A few headline points for the rural economy from today’s budget, to add to the mainstream reporting:
- Deeds of variation for Inheritance Tax: a consultation is to report by Autumn. It is therefore important to pursue any deeds of variation which may be needed straightaway, and to review wills to ensure that deeds of variation will not be required. Their days may now be numbered.
- No more tax returns: sounds good, but will digital tax accounts be any better?
- Annual Investment Allowance. It won’t come down from £500,000 to £25,000 after December this year. We will be told in the Autumn statement what the new rate will be. This timing is more appropriate, says Osborne. Two months’ notice? More appropriate? So much for a long term view on business investment needs.
- Compulsory Purchase Reform/Review: consultation now issued, responses by June this year. First impression: more tinkering, much like the story of piecemeal reforms since the Land Compensation Act 1973. Key points seem to include earlier payment of compensation (ahead of entry); better compensation; more encouragement to pay ‘over the odds’ to avoid other problems in the acquisition process; reconsideration of the ‘material detriment’ provisions. There doesn’t seem to be much on blight, either statutory or discretionary and more generally on the interests of property owners and occupiers who lose no land but whose interests are badly affected by public development.
- Local Enterprise Partnerships and Forestry: who will LEPS be forced to marry next at the muzzle of a shotgun? £1 million for for forestry schemes which are brought forward with LEP support – not one to hold your breath for.
- Rural broadband (an interesting concept): a universal service obligation of 5 Mbps everywhere may facilitate satellite access. Details are far from clear, but vital to the successful delivery of this.
- Farmers’ profit averaging: the averaging period extended from two years to five year with effect from April 2016. How will this work? We don’t know yet: consultation is to follow.
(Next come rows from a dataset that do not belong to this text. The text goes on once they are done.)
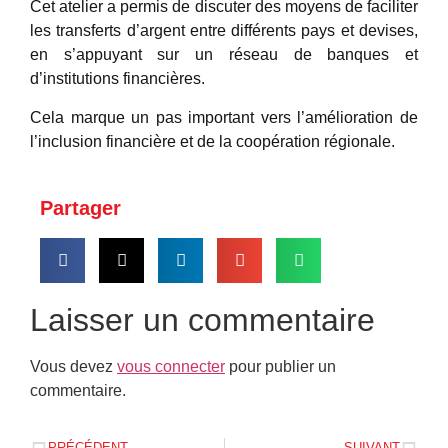
Cet atelier a permis de discuter des moyens de faciliter
les transferts d’argent entre différents pays et devises,
en s’appuyant sur un réseau de banques et
d’institutions financières.
Cela marque un pas important vers l’amélioration de
l’inclusion financière et de la coopération régionale.
Partager
Laisser un commentaire
Vous devez
vous connecter
pour publier un
commentaire.
PRÉCÉDENT
SUIVANT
- Flood Defence Relief: for expenditure against Income Tax or Corporation Tax – an interesting possibility to consider in the context of the development of ecosystem services. For example Farmer A will manage his riverside fields to accept surplus water in order to protect Manufacturer B’s factory. Will B be able to get tax relief for the money he pays to Farmer A for this purpose?
- Subletting within residential tenancies: needs thinking through but apparently tenants may be able to override restrictions in their leases. Form an orderly queue ….
- CGT Entrepreneurs’ Relief: various loose ends to be tightened up. An ideal headline for scaremongering but unlikely to be of concern to ‘genuine’ cases.
How seriously should we take all this? Paddy Power are offering the following odds on the next government:
- Labour minority 3/11
- Conservative minority 7/2
- Conservative majority 9/2
- Labour SNP Coalition, and Conservative Lib Dem coalition 5/1
Whoever wins there will be another budget early in the new Parliament. That’s really the one to watch for rather than today’s dying embers. Let’s hope the big Agincourt party survives the general election – never mind the charisma of Henry IV’s speech (as Shakespeare would have it anyway) but do remember the skill and discipline of the English and Welsh archers. Could this be George Osborne’s silent blow against UKIP?